> _TASK DIRECTIONS_: How many lines in the records below contain the word "linecap"? Reply with that number only.

_ _ _ _

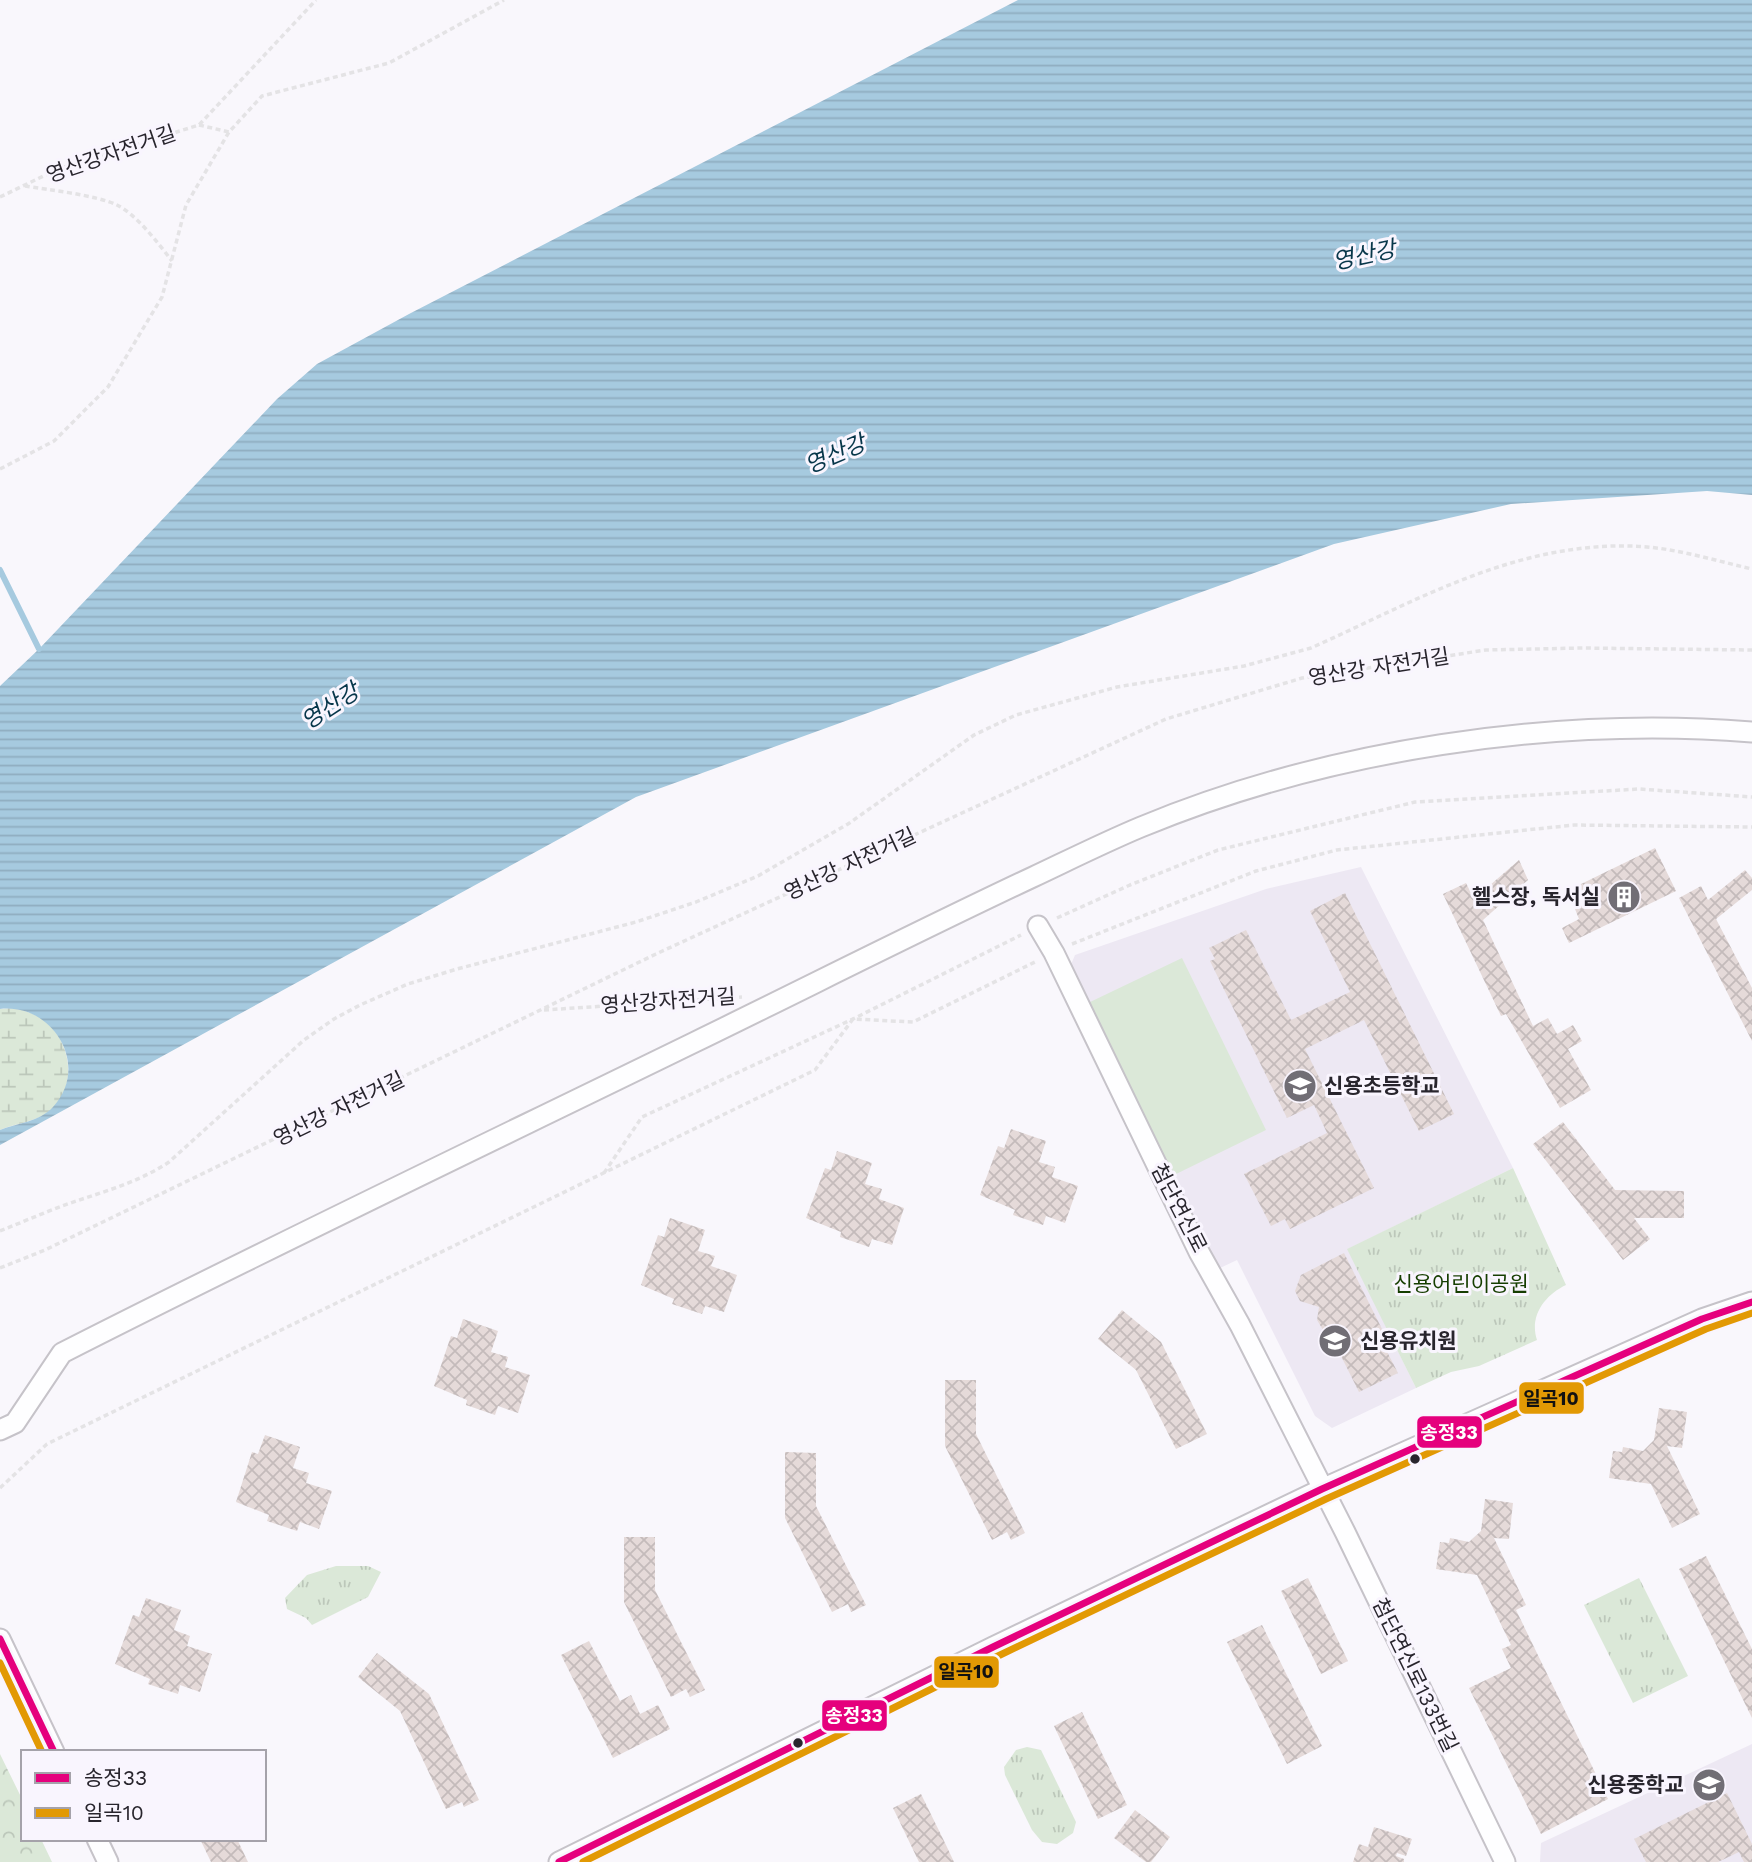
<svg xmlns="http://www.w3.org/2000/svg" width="1752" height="1862" viewBox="0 0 1752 1862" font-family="'Work Sans','Noto Sans KR',sans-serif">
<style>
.built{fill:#ede8f3}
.forest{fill:url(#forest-crowns)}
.wetland{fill:url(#wetland-marsh)}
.park{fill:url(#park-tufts)}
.pitch{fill:#dbe8d8}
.water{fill:url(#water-rules)}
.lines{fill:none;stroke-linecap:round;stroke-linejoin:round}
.stream{stroke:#a6cadf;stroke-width:6}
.building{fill:url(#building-cross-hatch)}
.minor-casing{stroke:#c6c3c9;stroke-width:23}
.path{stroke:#e4e3e5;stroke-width:3.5;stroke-dasharray:5 3.5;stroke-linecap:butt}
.minor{stroke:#fefeff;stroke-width:19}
.bus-1-casing{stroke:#f9f5fe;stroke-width:12}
.bus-2-casing{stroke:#f9f5fe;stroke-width:12}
.bus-1{stroke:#e5007d;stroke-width:7}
.bus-2{stroke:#e29904;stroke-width:7}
.bus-dot{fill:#28252d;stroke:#f9f5fe;stroke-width:2.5}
.labels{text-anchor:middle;stroke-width:6;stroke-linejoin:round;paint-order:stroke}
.street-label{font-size:21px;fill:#28252d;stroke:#f9f5fe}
.poi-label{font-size:21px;font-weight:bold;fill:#28252d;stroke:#f9f5fe;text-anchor:end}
.park-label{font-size:21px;fill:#163e01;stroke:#f9f5fe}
.water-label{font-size:23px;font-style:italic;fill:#07364a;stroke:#f9f5fe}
.line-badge{stroke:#f9f5fe;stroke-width:2.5}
.badge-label{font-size:19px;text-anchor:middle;font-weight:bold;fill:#fff}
.pale-badge-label{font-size:19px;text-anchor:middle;font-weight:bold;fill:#111}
</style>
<defs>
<pattern id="forest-crowns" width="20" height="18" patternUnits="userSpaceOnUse" patternTransform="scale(1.75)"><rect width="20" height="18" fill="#dbe8d8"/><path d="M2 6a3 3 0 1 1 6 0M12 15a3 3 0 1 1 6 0" fill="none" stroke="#bcc7ba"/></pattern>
<pattern id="wetland-marsh" width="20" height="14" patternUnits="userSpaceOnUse" patternTransform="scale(1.75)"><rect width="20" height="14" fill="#dbe8d8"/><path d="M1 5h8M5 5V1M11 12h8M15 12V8" fill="none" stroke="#bcc7ba"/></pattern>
<pattern id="park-tufts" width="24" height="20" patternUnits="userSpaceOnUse" patternTransform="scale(1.75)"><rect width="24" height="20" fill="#dbe8d8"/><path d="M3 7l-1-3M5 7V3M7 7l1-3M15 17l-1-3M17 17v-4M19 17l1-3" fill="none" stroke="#bcc7ba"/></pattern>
<pattern id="water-rules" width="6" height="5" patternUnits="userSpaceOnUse" patternTransform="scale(1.75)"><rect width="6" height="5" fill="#a6cadf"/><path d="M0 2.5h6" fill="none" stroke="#8fadc0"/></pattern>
<pattern id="building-cross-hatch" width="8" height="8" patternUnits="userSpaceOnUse" patternTransform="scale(1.75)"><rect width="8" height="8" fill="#e5dad9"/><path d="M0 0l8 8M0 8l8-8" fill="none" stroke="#c4bbbb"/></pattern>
</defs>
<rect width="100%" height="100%" fill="#f9f7fc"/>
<g class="built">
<polygon points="1361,867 1513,1168 1348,1249 1416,1388 1332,1428 1315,1416 1237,1260 1218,1269 1070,967 1075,955 1266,889"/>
<polygon points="1752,1744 1752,1862 1540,1862 1541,1843"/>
</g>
<polygon class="forest" points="0,1754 23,1801 23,1839 41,1839 52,1862 0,1862"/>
<path class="wetland" d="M11 1008C23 1010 36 1013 46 1022 71 1042 78 1087 51 1110 36 1122 17 1123 0 1130V1009Z"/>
<g class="park">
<path d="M1513 1168 1566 1285C1545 1295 1529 1316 1537 1340L1479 1366 1451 1372 1416 1388 1347 1249Z"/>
<polygon points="336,1566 368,1566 381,1572 368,1597 312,1625 306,1618 287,1609 285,1598 307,1575"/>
<polygon points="1639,1578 1688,1676 1633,1703 1584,1605"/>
<polygon points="1027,1747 1041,1750 1076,1822 1073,1833 1057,1844 1042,1842 1032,1830 1005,1775 1004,1767 1016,1750"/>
</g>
<polygon class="pitch" points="1182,958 1266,1130 1172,1176 1088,1003"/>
<path class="water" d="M1018 0H1752V495L1707 491 1511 504 1334 544 636 797 0 1145V1130C18 1123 39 1122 53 1107 91 1066 53 1003 0 1009V686L39 649 277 399 317 364 409 314Z"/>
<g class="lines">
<polyline class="stream" points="0,570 39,649"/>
</g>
<g class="building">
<polygon points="1655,848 1676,891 1569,943 1562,928 1579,919 1575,909 1587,903 1579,885"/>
<polygon points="1519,860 1528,880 1483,920 1533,1026 1548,1018 1557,1034 1573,1025 1582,1041 1568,1049 1591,1090 1560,1108 1506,1014 1501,1016 1443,894 1466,883 1474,899"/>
<polygon points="1745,870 1752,878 1752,890 1716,919 1752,988 1752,1041 1679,898 1701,886 1708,900"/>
<polygon points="1345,893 1454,1114 1419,1131 1364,1020 1305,1049 1374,1188 1290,1229 1285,1219 1271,1226 1244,1174 1327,1133 1314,1105 1287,1118 1210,961 1215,959 1209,948 1246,930 1291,1020 1350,992 1310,911"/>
<polygon points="1563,1122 1615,1190 1684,1191 1684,1218 1634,1218 1650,1239 1623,1260 1533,1144"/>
<polygon points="1011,1129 1046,1141 1039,1162 1055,1167 1052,1177 1078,1186 1065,1223 1046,1216 1043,1225 1013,1215 1015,1210 980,1195 998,1146 1004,1148"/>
<polygon points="837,1151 872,1163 865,1184 882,1189 879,1199 904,1208 892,1245 872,1239 869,1247 840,1237 841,1232 806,1218 825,1168 831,1170"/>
<polygon points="670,1218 705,1230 698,1251 715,1256 711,1266 737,1275 724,1312 705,1306 702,1314 672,1304 674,1299 641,1285 658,1235 664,1237"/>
<polygon points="1344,1253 1386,1337 1381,1340 1398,1373 1359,1392 1329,1332 1323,1330 1317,1320 1319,1307 1300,1301 1295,1291 1301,1275"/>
<polygon points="1122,1310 1161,1342 1207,1434 1176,1449 1136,1370 1098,1339"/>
<polygon points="463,1319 498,1331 491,1352 508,1357 505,1367 530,1375 518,1413 498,1406 495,1415 466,1405 467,1400 434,1386 451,1336 457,1338"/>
<polygon points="945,1380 976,1380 976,1434 1025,1533 1011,1540 1007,1532 992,1540 945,1446"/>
<polygon points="1659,1408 1687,1412 1682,1448 1667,1446 1700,1514 1672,1528 1651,1484 1609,1478 1613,1451 1622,1452 1623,1447 1643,1451 1654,1440"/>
<polygon points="265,1435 300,1447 293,1468 309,1473 306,1483 332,1491 319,1529 300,1522 297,1531 267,1521 269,1515 236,1502 252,1452 258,1454"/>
<polygon points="785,1452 816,1453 816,1506 866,1605 851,1612 848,1604 832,1612 785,1518"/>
<polygon points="1485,1499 1513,1503 1509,1539 1494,1538 1526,1605 1516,1610 1608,1799 1541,1834 1469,1688 1511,1668 1502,1649 1511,1645 1477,1575 1436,1569 1440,1542 1449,1543 1450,1538 1469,1542 1481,1531"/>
<polygon points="624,1537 655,1537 655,1590 705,1690 690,1697 686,1689 671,1697 624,1602"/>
<polygon points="1706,1556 1752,1649 1752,1718 1679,1569"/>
<polygon points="1308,1578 1348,1661 1321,1674 1281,1591"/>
<polygon points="146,1598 181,1610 174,1630 190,1636 187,1646 212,1654 200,1692 180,1685 178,1694 148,1684 150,1679 115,1664 133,1615 139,1617"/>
<polygon points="1262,1625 1322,1746 1287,1764 1227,1642"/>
<polygon points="589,1641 620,1701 631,1695 640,1714 658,1705 670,1729 613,1758 561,1655"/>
<polygon points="377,1653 429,1694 479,1800 464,1807 462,1802 446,1809 400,1711 358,1677"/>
<polygon points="1082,1712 1127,1805 1098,1819 1054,1726"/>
<polygon points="1727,1793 1752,1844 1752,1862 1744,1862 1739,1852 1718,1862 1646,1862 1634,1839"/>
<polygon points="921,1794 946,1845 954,1862 919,1862 893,1808"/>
<polygon points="1135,1810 1170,1837 1151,1862 1146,1862 1114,1838"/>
<polygon points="1374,1827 1412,1839 1406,1856 1397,1853 1396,1856 1404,1859 1404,1862 1353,1862 1359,1844 1368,1847"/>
<polygon points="200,1839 237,1839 248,1862 211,1862"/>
</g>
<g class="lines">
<defs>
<g id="minor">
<polyline points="1038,926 1054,953 1199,1252 1240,1325 1345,1532 1505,1862"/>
<path d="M0 1430 15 1423 62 1353C272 1246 484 1145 695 1042 808 987 920 930 1033 877 1069 860 1105 842 1141 827 1327 750 1552 716 1752 732"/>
<polyline points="0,1639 54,1752"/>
<polyline points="97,1839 108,1862"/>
<polyline points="559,1862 993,1647 1322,1489 1702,1319 1752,1302"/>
</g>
</defs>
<use href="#minor" class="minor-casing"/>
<g class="path">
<polyline points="199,125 229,132"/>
<path d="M25 186C49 190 96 195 117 205 137 215 158 243 172 261"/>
<polyline points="0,197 58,169 199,125 316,0"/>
<polyline points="0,469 54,441 108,387 162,297 186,205 229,132 262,96 389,63 504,0"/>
<polyline points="1057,918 1130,885 1218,850 1415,802 1639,789 1752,797"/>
<polyline points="1072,944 1256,871 1337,850 1574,825 1752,827"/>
<polyline points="544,1010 742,997"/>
<polyline points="604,1173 642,1117 853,1019 1021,935"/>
<path d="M0 1231C20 1223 41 1214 62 1206 98 1193 136 1184 169 1162L304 1040 334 1019 360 1005 408 984 457 969 636 922 696 902 758 876 848 824 974 735 1016 715 1117 687 1244 666 1311 648C1416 601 1513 543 1632 546 1672 547 1713 560 1752 569"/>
<polyline points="0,1268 45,1250 656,954 1166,719 1302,678 1486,650 1583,648 1752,650"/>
<polyline points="0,1488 47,1444 815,1070 853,1019 913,1022 1037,961"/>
</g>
<use href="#minor" class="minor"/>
<defs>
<g id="bus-1">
<polyline points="0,1639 54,1752"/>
<polyline points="559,1862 993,1647 1322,1489 1702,1319 1752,1302"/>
</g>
<g id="bus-2">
<polyline points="0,1663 42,1752"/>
<polyline points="583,1862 998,1656 1326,1499 1706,1329 1752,1313"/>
</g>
</defs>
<use href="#bus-1" class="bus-1-casing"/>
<use href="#bus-2" class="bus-2-casing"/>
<use href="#bus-1" class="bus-1"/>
<use href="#bus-2" class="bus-2"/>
</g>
<defs>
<symbol id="building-disc" viewBox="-11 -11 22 22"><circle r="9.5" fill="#716e75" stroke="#f9f5fe"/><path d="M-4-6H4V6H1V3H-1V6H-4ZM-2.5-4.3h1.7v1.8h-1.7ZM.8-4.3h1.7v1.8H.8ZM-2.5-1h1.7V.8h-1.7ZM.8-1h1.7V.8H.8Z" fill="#fff"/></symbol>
<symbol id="school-disc" viewBox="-11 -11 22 22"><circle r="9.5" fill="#716e75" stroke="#f9f5fe"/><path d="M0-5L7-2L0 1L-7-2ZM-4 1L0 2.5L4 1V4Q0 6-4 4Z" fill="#fff"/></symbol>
</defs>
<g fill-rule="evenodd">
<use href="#building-disc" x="1605" y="878" width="38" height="38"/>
<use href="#school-disc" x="1281" y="1067" width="38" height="38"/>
<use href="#school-disc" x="1316" y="1322" width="38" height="38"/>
<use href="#school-disc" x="1690" y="1766" width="38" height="38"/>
</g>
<g class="bus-dot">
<circle cx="1415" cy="1459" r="6"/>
<circle cx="798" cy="1743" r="6"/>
</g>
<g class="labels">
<g class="street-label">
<text transform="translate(111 154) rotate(-19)" y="7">영산강자전거길</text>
<text transform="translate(1379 667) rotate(-9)" y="7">영산강 자전거길</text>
<text transform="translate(850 864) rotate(-25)" y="7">영산강 자전거길</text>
<text transform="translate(668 1001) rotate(-4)" y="7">영산강자전거길</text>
<text transform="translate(339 1109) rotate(-26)" y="7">영산강 자전거길</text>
<text transform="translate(1179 1208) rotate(63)" y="7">첨단연신로</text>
<text transform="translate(1415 1675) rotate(64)" y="7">첨단연신로133번길</text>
</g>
<g class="poi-label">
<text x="1600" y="904">헬스장, 독서실</text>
<text x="1324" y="1093" text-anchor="start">신용초등학교</text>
<text x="1360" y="1348" text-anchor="start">신용유치원</text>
<text x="1684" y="1792">신용중학교</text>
</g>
<g class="park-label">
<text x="1461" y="1291">신용어린이공원</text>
</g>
<g class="water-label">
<text transform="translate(1364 255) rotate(-12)" y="8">영산강</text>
<text transform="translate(835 454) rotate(-23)" y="8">영산강</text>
<text transform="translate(330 706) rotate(-33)" y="8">영산강</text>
</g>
</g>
<g class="line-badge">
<rect x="1518" y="1381" width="67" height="34" rx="7" fill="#e29904"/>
<rect x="1416" y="1415" width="67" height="34" rx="7" fill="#e5007d"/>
<rect x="933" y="1655" width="67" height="34" rx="7" fill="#e29904"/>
<rect x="821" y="1699" width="67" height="33" rx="7" fill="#e5007d"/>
</g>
<g class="badge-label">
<text x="1449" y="1439">송정33</text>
<text x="854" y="1722">송정33</text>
</g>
<g class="pale-badge-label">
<text x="1551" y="1405">일곡10</text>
<text x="966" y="1678">일곡10</text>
</g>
<rect x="21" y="1750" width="245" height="91" fill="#f9f5fe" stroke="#a5a2aa" stroke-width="2"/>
<rect x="35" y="1773" width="35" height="10" fill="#e5007d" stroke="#a5a2aa" stroke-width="2"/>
<text x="84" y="1785" font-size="21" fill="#28252d">송정33</text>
<rect x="35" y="1808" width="35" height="10" fill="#e29904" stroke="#a5a2aa" stroke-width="2"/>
<text x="84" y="1820" font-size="21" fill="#28252d">일곡10</text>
</svg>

_ _ _ _

> _TASK RESPONSE_: 2